(Source data begins)

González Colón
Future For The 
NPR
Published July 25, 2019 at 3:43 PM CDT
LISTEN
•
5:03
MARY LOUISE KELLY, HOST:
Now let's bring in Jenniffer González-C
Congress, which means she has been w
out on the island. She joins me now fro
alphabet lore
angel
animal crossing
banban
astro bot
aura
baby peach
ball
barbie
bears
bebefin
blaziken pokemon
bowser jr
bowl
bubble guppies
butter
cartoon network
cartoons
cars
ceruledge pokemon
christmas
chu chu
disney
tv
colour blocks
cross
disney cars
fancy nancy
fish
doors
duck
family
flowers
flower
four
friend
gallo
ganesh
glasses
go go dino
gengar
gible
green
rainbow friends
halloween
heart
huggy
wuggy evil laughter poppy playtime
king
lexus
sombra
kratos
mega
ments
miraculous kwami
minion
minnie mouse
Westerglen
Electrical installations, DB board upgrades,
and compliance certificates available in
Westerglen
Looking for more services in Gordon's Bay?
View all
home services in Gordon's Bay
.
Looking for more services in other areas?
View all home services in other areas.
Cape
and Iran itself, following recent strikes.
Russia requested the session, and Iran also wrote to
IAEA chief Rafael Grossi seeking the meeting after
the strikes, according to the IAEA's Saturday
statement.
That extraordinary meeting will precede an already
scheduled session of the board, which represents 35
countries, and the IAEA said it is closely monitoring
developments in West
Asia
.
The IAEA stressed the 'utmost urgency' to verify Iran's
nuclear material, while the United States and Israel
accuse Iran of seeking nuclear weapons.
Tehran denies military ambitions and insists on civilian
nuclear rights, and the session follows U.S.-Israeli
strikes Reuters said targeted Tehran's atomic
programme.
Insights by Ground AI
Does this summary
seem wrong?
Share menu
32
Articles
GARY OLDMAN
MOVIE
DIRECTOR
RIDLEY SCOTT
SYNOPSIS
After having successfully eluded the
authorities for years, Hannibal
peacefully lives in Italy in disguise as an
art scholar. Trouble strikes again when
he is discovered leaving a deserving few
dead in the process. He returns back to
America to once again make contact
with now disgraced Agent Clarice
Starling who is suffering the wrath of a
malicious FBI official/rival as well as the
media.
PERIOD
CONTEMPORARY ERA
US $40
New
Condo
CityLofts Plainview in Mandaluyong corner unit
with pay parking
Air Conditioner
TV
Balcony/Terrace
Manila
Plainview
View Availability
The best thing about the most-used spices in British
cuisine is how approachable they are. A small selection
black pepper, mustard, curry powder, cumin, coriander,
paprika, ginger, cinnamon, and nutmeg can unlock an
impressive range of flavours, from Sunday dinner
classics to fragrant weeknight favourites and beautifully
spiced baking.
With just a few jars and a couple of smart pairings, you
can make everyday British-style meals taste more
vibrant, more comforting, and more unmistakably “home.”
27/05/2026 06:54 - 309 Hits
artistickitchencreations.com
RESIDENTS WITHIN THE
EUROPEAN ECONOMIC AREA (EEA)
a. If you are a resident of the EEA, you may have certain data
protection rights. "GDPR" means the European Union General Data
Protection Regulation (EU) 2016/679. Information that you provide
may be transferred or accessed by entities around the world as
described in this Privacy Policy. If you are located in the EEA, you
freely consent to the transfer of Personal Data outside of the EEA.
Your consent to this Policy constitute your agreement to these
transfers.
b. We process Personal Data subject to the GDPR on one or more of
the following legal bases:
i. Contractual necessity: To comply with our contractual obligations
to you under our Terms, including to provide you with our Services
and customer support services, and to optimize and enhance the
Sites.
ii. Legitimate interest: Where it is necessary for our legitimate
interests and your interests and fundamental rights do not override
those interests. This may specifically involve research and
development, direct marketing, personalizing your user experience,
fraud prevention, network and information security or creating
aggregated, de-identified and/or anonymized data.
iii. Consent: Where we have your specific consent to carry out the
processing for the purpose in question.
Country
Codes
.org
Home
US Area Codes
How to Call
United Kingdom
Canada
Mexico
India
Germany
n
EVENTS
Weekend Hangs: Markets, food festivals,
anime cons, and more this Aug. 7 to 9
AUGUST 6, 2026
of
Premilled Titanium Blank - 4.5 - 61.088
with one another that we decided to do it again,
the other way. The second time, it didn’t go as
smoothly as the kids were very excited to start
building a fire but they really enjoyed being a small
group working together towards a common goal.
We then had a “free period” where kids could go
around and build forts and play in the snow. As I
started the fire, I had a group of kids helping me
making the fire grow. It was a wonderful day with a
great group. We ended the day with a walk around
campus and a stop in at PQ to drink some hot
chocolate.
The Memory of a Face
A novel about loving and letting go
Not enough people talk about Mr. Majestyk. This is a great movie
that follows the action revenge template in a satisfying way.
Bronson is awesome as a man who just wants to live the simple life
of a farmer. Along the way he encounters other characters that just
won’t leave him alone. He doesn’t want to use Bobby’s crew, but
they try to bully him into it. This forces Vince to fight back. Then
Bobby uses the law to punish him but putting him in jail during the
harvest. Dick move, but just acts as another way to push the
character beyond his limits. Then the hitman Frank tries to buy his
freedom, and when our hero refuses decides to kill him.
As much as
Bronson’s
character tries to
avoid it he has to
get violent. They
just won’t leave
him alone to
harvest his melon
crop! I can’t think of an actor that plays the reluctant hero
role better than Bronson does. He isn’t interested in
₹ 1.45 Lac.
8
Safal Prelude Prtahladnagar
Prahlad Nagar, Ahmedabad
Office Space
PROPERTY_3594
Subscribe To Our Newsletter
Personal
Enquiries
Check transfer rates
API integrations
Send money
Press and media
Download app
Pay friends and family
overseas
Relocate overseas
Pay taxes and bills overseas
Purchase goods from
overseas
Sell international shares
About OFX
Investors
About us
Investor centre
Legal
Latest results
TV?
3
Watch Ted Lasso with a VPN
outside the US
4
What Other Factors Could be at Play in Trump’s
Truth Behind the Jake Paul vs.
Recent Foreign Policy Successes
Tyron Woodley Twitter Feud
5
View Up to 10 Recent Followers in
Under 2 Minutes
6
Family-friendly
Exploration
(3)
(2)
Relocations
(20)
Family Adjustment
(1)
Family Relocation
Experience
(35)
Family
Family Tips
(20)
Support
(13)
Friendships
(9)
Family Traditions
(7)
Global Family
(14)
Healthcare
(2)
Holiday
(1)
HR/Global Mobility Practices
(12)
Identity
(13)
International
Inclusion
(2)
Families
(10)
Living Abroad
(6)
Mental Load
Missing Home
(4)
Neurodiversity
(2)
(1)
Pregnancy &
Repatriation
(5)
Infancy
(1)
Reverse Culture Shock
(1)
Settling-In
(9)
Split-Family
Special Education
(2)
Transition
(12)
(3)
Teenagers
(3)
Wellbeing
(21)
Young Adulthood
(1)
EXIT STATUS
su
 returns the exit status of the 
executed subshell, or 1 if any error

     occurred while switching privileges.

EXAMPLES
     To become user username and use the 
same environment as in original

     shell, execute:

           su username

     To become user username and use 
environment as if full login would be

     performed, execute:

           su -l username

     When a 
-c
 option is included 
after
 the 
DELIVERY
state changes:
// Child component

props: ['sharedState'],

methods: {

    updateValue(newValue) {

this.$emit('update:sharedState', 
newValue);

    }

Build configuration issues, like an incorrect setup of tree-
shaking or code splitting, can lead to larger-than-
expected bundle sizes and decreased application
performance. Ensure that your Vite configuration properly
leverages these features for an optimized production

(Source data ends)

# Directive
Copy out the listing line for line without changes. Begin with its first line and stop after the line that contains "art scholar. Trouble strikes again when".

# Problem solution
González Colón
Future For The 
NPR
Published July 25, 2019 at 3:43 PM CDT
LISTEN
•
5:03
MARY LOUISE KELLY, HOST:
Now let's bring in Jenniffer González-C
Congress, which means she has been w
out on the island. She joins me now fro
alphabet lore
angel
animal crossing
banban
astro bot
aura
baby peach
ball
barbie
bears
bebefin
blaziken pokemon
bowser jr
bowl
bubble guppies
butter
cartoon network
cartoons
cars
ceruledge pokemon
christmas
chu chu
disney
tv
colour blocks
cross
disney cars
fancy nancy
fish
doors
duck
family
flowers
flower
four
friend
gallo
ganesh
glasses
go go dino
gengar
gible
green
rainbow friends
halloween
heart
huggy
wuggy evil laughter poppy playtime
king
lexus
sombra
kratos
mega
ments
miraculous kwami
minion
minnie mouse
Westerglen
Electrical installations, DB board upgrades,
and compliance certificates available in
Westerglen
Looking for more services in Gordon's Bay?
View all
home services in Gordon's Bay
.
Looking for more services in other areas?
View all home services in other areas.
Cape
and Iran itself, following recent strikes.
Russia requested the session, and Iran also wrote to
IAEA chief Rafael Grossi seeking the meeting after
the strikes, according to the IAEA's Saturday
statement.
That extraordinary meeting will precede an already
scheduled session of the board, which represents 35
countries, and the IAEA said it is closely monitoring
developments in West
Asia
.
The IAEA stressed the 'utmost urgency' to verify Iran's
nuclear material, while the United States and Israel
accuse Iran of seeking nuclear weapons.
Tehran denies military ambitions and insists on civilian
nuclear rights, and the session follows U.S.-Israeli
strikes Reuters said targeted Tehran's atomic
programme.
Insights by Ground AI
Does this summary
seem wrong?
Share menu
32
Articles
GARY OLDMAN
MOVIE
DIRECTOR
RIDLEY SCOTT
SYNOPSIS
After having successfully eluded the
authorities for years, Hannibal
peacefully lives in Italy in disguise as an
art scholar. Trouble strikes again when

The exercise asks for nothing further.